(Stored data entries)

##############################

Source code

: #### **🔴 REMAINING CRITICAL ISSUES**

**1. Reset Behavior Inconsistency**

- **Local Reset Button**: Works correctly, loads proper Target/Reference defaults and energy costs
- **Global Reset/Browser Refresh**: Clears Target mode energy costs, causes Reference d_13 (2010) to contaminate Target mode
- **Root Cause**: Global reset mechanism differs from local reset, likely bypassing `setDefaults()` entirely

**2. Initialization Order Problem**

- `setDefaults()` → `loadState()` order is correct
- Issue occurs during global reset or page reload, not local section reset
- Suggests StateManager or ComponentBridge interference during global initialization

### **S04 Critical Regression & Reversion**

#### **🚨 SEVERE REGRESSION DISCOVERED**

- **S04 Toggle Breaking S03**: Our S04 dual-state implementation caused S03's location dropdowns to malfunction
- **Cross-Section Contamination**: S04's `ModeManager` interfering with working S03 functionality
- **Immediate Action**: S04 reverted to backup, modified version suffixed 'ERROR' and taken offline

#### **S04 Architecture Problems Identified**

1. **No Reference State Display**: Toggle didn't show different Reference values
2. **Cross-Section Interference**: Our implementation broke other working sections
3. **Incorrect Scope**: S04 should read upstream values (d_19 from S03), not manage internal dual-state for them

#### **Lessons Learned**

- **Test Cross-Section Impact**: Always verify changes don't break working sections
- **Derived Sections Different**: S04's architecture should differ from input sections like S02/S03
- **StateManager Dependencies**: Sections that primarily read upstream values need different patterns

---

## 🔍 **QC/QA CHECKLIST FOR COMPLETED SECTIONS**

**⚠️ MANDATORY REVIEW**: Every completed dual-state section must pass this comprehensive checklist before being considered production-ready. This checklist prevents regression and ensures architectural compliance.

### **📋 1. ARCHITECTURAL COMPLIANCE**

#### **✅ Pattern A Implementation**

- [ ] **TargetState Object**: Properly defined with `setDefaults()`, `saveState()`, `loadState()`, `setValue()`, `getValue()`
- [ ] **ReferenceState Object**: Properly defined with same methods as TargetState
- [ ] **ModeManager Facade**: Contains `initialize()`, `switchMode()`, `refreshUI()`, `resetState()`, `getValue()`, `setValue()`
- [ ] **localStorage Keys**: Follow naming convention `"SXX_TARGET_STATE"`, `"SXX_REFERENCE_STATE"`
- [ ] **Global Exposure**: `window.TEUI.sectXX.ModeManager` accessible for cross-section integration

##############################

#### Problem description:
Return the line that contains "- [ ] **TargetState", along with every line after it in the data above, exactly and with nothing else.

#### Finished task:
- [ ] **TargetState Object**: Properly defined with `setDefaults()`, `saveState()`, `loadState()`, `setValue()`, `getValue()`
- [ ] **ReferenceState Object**: Properly defined with same methods as TargetState
- [ ] **ModeManager Facade**: Contains `initialize()`, `switchMode()`, `refreshUI()`, `resetState()`, `getValue()`, `setValue()`
- [ ] **localStorage Keys**: Follow naming convention `"SXX_TARGET_STATE"`, `"SXX_REFERENCE_STATE"`
- [ ] **Global Exposure**: `window.TEUI.sectXX.ModeManager` accessible for cross-section integration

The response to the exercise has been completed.